Exercise requirements:
**A)** Retype the part of the sperm-ruling article that begins at the words "Pending a further" and stops after the words "the deceased party.".
**B)** Answer these questions from the article on the sperm ruling:
(i) What kind of vehicle was Sun driving when he was injured?
(ii) On what date did the committee hold its first meeting?
(iii) In how many of the 48 countries researched is the procedure allowed, and under what condition?
**C)** Rewrite more briefly the paragraph of the sperm-ruling article that starts "Pending a further discussion by the committee", keeping its main facts.

Decision on dead man's sperm not final

ON ICE: The committee formed to consider the ethical and medical issues of the matter said more time was needed and the process should be delayed for present


Wed, Oct 05, 2005 - Page 2

Department of Health Minister (DOH) Hou Sheng-mou (侯勝茂) yesterday briefed the public on the conclusions reached by the committee considering whether Lee Hsin-yu (李幸育), fiancee of deceased Army Captain Sun Chi-hsiang (孫吉祥), should be allowed to proceed with in vitro fertilization procedures using the sperm harvested from his dead body.

Sun died earlier last month after being injured when the armored vehicle he was driving suddenly accelerated and crashed.

Since Sun was an only child and just engaged, his parents and fiancee urged doctors to harvest his sperm so that she could try to have a baby through in vitro fertilization.

Pending a further discussion by the committee, whose members consist of religious practitioners, feminists, social workers and children's organizations, Hou said the majority of the committee members still felt that Lee should not be allowed to go ahead with the fertilization procedure.

In response to questions regarding what was the likely final decision, Hou said, "At present, it will not be possible for Lee to go ahead with the fertilization procedure."

Hou said that the DOH's recommendation at this time was that Lee extend her "thinking period," the same decision reached after the first committee meeting on Sept. 14.

Hou said that their decision was based on research into the human embryo fertilization procedures of 48 countries which revealed that nine countries allow this procedure under the condition that written consent has been given by the deceased party.

Recorded information:

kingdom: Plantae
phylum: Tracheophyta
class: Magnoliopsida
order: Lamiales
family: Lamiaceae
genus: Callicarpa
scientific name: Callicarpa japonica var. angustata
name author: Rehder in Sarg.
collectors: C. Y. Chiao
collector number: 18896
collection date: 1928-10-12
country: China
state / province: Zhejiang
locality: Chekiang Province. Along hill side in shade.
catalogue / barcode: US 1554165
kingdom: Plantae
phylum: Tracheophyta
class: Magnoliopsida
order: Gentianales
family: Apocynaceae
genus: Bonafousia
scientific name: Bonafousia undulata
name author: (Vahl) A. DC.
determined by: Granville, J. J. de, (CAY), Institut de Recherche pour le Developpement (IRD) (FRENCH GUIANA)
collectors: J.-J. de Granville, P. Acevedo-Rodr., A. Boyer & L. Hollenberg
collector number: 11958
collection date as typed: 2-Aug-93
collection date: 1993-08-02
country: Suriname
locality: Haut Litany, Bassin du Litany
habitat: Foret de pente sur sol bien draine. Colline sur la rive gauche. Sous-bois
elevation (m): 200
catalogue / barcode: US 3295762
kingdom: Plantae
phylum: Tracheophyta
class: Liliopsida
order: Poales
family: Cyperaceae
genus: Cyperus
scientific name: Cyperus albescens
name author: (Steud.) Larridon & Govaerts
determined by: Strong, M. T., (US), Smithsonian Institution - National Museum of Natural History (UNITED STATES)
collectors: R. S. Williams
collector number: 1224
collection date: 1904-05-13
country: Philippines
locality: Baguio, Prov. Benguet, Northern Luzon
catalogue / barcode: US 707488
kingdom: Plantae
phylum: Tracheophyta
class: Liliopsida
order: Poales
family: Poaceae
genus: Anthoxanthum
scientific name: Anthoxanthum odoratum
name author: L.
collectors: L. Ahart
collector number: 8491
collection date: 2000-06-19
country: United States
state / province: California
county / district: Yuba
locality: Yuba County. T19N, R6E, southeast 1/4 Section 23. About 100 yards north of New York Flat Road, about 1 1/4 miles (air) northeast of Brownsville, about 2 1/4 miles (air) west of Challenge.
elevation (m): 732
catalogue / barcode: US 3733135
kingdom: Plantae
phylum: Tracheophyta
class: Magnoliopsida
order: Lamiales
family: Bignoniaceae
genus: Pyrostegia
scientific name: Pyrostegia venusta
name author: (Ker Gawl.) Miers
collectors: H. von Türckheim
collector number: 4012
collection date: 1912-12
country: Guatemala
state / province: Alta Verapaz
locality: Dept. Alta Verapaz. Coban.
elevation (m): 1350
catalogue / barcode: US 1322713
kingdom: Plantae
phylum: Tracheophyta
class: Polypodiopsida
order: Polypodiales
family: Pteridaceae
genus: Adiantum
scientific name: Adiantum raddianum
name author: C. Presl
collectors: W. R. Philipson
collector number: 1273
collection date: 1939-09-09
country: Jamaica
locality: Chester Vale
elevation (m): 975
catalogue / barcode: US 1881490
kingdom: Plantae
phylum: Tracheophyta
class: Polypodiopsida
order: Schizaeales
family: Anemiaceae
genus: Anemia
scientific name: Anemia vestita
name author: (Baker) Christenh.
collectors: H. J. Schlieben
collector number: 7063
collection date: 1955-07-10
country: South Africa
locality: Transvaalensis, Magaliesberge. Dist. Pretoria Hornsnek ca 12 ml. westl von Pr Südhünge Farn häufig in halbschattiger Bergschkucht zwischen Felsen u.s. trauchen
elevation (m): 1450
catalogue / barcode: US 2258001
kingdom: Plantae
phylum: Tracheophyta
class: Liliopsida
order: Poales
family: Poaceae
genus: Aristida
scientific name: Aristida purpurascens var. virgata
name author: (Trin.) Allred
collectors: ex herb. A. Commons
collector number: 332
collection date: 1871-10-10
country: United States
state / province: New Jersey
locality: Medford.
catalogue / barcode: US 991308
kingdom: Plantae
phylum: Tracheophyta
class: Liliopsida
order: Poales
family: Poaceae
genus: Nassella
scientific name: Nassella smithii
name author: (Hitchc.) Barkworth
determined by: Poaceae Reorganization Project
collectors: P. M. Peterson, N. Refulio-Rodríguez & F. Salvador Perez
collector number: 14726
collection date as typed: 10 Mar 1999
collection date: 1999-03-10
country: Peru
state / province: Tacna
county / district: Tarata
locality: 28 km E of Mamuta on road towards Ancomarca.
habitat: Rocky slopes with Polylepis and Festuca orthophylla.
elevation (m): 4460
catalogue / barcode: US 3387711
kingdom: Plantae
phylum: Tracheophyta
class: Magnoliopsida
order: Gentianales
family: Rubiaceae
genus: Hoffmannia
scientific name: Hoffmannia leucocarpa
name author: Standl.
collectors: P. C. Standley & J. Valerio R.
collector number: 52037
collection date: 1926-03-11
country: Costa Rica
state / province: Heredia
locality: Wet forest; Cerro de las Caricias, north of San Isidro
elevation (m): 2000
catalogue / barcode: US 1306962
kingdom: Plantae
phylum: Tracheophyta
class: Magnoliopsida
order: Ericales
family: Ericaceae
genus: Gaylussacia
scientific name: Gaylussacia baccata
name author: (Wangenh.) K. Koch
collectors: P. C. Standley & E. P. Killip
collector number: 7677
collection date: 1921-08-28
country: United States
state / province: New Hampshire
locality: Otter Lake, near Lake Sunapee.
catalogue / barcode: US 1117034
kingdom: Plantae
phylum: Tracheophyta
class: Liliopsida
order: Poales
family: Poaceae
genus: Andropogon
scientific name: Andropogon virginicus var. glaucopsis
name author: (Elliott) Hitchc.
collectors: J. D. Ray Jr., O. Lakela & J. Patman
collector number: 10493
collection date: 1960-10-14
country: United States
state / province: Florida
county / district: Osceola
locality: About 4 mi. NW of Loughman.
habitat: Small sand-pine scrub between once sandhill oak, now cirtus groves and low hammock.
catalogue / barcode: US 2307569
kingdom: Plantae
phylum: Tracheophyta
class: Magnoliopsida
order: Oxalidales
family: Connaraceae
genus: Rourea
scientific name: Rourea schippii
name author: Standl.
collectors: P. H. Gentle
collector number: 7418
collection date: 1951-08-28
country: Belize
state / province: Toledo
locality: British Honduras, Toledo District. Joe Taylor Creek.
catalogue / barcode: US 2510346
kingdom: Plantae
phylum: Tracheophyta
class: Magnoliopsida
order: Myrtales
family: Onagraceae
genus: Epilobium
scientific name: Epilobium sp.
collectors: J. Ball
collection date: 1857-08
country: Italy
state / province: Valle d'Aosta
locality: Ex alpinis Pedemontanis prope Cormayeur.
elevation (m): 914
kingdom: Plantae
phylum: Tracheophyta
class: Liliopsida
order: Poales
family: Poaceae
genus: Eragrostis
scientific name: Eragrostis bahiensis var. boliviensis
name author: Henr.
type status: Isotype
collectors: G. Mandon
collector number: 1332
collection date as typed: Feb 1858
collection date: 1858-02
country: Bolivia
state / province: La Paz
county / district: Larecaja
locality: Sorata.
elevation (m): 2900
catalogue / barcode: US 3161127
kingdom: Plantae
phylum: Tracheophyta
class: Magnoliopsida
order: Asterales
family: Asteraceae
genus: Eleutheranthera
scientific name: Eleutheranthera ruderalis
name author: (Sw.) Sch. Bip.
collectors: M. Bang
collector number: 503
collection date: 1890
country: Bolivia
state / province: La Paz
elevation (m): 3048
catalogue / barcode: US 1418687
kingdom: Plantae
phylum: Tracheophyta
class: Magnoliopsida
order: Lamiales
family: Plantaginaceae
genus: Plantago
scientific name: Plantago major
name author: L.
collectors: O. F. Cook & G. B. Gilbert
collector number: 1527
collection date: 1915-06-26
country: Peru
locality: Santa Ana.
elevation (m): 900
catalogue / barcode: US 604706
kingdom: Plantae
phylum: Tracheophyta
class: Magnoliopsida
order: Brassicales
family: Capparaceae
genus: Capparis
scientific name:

Answers in order:
**A)**
Pending a further discussion by the committee, whose members consist of religious practitioners, feminists, social workers and children's organizations, Hou said the majority of the committee members still felt that Lee should not be allowed to go ahead with the fertilization procedure.

In response to questions regarding what was the likely final decision, Hou said, "At present, it will not be possible for Lee to go ahead with the fertilization procedure."

Hou said that the DOH's recommendation at this time was that Lee extend her "thinking period," the same decision reached after the first committee meeting on Sept. 14.

Hou said that their decision was based on research into the human embryo fertilization procedures of 48 countries which revealed that nine countries allow this procedure under the condition that written consent has been given by the deceased party.

**B)**
(i) An armored vehicle.
(ii) Sept. 14.
(iii) Nine countries allow it if the deceased party has given written consent.

**C)** Hou said that, pending further discussion by the committee, most of its members still felt Lee should not be allowed to go ahead with the fertilization procedure. The committee is made up of religious practitioners, feminists, social workers and children's organizations.